Ash cloud grounds Australian flights into Wednesday


An ash cloud from a volcano in Chile has wreaked havoc on Australian flights and prompted the country’s leading airline Qantas to cancel flights to and from the nation’s biggest airports on Tuesday and Wednesday.

Virgin Australia was also cancelling domestic flights in and out of Sydney and other key cities from Tuesday afternoon.

Qantas spokeswoman Olivia Wirth said flights would remain grounded all day on Wednesday to and from the biggest airports of Sydney and Melbourne, and to the national capital, Canberra, Reuters reports.

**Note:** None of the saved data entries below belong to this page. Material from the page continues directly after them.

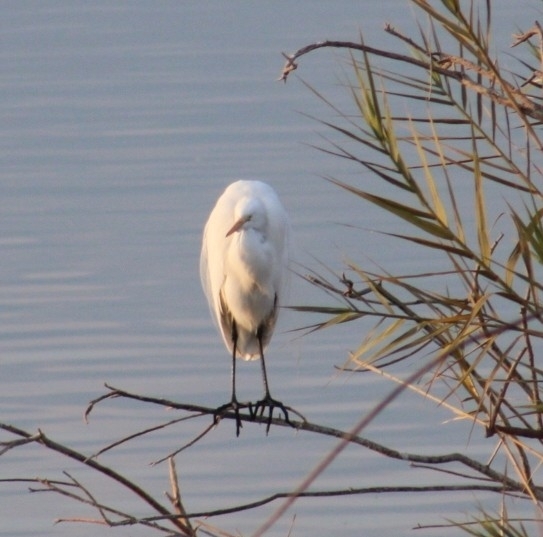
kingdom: Animalia
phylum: Chordata
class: Aves
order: Pelecaniformes
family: Ardeidae
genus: Ardea
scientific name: Ardea alba
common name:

She said the cancellations affected more than 200 flights and 20,000 passengers each day. International flights due to land in Sydney late on Tuesday would be diverted to Brisbane, she said.
“We do expect upcoming delays over the next 24 to 48 hours,” Wirth told reporters, adding Qantas was receiving updates on the ash cloud every three hours.

Ash from a volcano in Chile’s Puyehue-Cordon Caulle chain that erupted on June 4 after decades lying dormant has forced the sporadic cancellation of hundreds of flights, because of the potential for ash to damage jet engines.

The impact has been felt particularly in neighbouring Argentina and Uruguay, but has also disrupted flights in New Zealand and Australia.

The cloud first affected flights in Australia and New Zealand 10 days ago, with flights between Australia and New Zealand grounded and Qantas cancelling flights out of Melbourne, Adelaide and from the island state of Tasmania.


Earlier on Tuesday, Qantas said it diverted flights from Johannesburg and Singapore to Brisbane, delayed two flights due from Los Angeles, and cancelled six flights between Australia and New Zealand. Sydney Airport said flights to Honolulu and Bali had also been cancelled.

Qantas also moved forward two flights to London and one to Frankfurt to get them out before 3 p.m. (6 a.m. BST), another spokesman said.

Qantas and Virgin Australia cancelled all flights to and from Adelaide all day on Tuesday, while both airlines stopped flights to and from Canberra from around midday.

Virgin said it had suspended all services out of Melbourne from Tuesday afternoon, while Qantas cancelled flights between Perth and Melbourne.

Australia’s Volcanic Ash Advisory Centre said the ash cloud had travelled more than 4,000 km (2,500 m) in 24 hours and had been driven across southeastern Australia by strong southerly winds, but was forecast to clear by late Wednesday.
“The ash is still clearly visible on satellite imagery, and has been observed by a number of pilots flying at lower altitudes,” the advisory centre’s director, Andrew Tupper, said.
“The volcanic ash cloud is now more than two weeks old, and generally between 8 and 13 km (26,000 to 42,000 ft) in altitude, with the leading edge at an altitude of approximately 10 km (32,000 ft),” he said.